Moreover, the duration of experience of HCP correlated significantly with the probability of having positive E. coli growth on their attire (p=0.022). The chi-squared test showed that those with an experience of 2 to 5 years were more likely to have E. coli growth on their attire. The monthly income of HCP's households correlated significantly with their likelihood of having E. coli growth on their attire (p<0.001). People with an income of 600–800 JOD were significantly more inclined to have positive E. coli growth swabs (p<0.001) than the other HCP with different monthly income levels of the households. Nonetheless, a standardized socioeconomic index score was computed using the factor analysis procedure comprising the HCP's income, age, marital status, and living conditions. The mean socioeconomic index score differed significantly between people with and without E. coli growth on their attire. Those who had the growth showed a higher socioeconomic index score compared to those who did not (p=0.004; Table 6).
Moreover, HCP with family size of 4 to 6 members were significantly more likely to have E. coli growth on their hospital attire (p=0.012), according to the chi-squared test. However, the analysis results suggested that the residence type of HCP did not correlate significantly with their probability of positive E. coli growth on their hospital attire (p=0.406). HCP living in houses shared with their spouse, kids, and parents were slightly more likely to have positive E. coli samples on their hospital attires (Table 6).

§ Assigned task:
Reproduce everything from "Moreover, HCP with" down to "attires (Table 6)." in the passage on E. coli growth on hospital attire.

§ Information supplied:

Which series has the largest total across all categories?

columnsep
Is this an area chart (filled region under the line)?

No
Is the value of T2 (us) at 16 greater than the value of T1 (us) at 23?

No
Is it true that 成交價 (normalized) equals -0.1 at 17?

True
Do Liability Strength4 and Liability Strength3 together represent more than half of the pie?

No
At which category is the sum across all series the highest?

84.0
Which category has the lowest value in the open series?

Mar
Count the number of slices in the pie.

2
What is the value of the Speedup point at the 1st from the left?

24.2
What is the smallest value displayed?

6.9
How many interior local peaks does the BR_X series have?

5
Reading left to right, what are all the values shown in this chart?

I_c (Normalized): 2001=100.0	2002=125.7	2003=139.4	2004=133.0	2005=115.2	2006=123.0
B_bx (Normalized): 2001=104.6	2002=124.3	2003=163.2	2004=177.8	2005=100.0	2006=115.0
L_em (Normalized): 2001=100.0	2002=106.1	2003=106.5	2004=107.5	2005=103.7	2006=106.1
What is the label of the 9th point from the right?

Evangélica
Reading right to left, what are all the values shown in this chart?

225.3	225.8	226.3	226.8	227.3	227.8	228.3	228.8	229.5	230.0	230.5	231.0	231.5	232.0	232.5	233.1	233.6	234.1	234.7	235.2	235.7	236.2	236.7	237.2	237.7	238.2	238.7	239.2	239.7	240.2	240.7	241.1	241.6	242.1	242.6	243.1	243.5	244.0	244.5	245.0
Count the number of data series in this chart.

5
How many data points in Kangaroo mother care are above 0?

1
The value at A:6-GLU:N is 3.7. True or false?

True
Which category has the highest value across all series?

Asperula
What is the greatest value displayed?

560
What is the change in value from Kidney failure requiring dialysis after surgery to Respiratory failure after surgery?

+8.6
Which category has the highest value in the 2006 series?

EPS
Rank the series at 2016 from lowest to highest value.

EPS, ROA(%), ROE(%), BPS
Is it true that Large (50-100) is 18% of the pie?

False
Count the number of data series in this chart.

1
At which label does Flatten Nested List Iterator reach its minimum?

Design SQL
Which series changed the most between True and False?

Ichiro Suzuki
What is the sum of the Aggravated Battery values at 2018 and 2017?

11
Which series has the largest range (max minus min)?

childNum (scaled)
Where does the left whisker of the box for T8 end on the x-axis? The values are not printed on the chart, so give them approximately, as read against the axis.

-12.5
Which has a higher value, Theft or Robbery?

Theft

§ Answer to the problem:
Moreover, HCP with family size of 4 to 6 members were significantly more likely to have E. coli growth on their hospital attire (p=0.012), according to the chi-squared test. However, the analysis results suggested that the residence type of HCP did not correlate significantly with their probability of positive E. coli growth on their hospital attire (p=0.406). HCP living in houses shared with their spouse, kids, and parents were slightly more likely to have positive E. coli samples on their hospital attires (Table 6).